--- What the task asks ---
Reproduce the following blog post on barriers to adoption word for word, in its entirety.

--- Excerpted passage ---
- - - - - - -

A Family for Every Child is dedicated to finding loving, permanent families for every waiting foster child. Our blog is focused on providing support to families who are thinking about or are a part of the foster care or adoption process.

Sunday, June 10, 2012

Eliminating barriers to adoption

Jeff Katz is executive director of Listening to Parents, a national organization designed to eliminate barriers that prevent children in foster care from being adopted.
Why is it easier for an American family to adopt a child from across the world than adopt a foster child across a state line? State Department data show that in fiscal 2010, Americans adopted 11,058 children from other countries. By contrast, according to data from the National Data Archive on Child Abuse and Neglect, Americans adopted just 527 children from foster care across state lines that same year.
To lend perspective, according to the National Weather Service, twice as many Americans are struck by lightning each year.

- - - - - - -

--- Dataset content ---

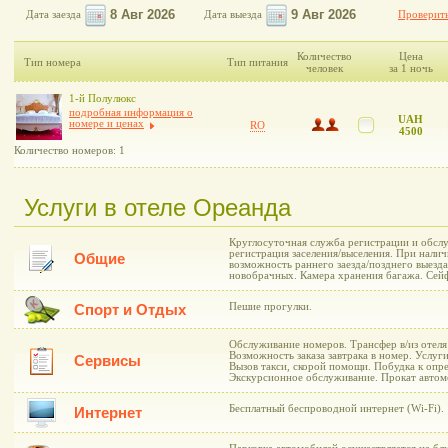
Дата заезда
Дата выезда
Проверить
Количество
Цена
Тип номера
Тип питания
человек
за 1 ночь
1-й Полулюкс
подробная информация о
UAH
номере и ценах
RO
4500
Количество номеров: 1
Услуги в отеле Ореанда
Круглосуточная служба регистрации и обслу
регистрация заселения/выселения. При нали
Общие
возможность раннего заезда/позднего выезд
новобрачных. Камера хранения багажа. Сей
Пешие прогулки.
Спорт и Отдых
Обслуживание номеров. Трансфер в/из отеля
Возможность заказа завтрака в номер. Услуг
Сервисы
Вызов такси, скорой помощи. Побудка к опр
Экскурсионное обслуживание. Прокат автом
Бесплатный беспроводной интернет (Wi-Fi).
Интернет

- - - - - - -

--- Output below ---
A Family for Every Child is dedicated to finding loving, permanent families for every waiting foster child. Our blog is focused on providing support to families who are thinking about or are a part of the foster care or adoption process.

Sunday, June 10, 2012

Eliminating barriers to adoption

Jeff Katz is executive director of Listening to Parents, a national organization designed to eliminate barriers that prevent children in foster care from being adopted.
Why is it easier for an American family to adopt a child from across the world than adopt a foster child across a state line? State Department data show that in fiscal 2010, Americans adopted 11,058 children from other countries. By contrast, according to data from the National Data Archive on Child Abuse and Neglect, Americans adopted just 527 children from foster care across state lines that same year.
To lend perspective, according to the National Weather Service, twice as many Americans are struck by lightning each year.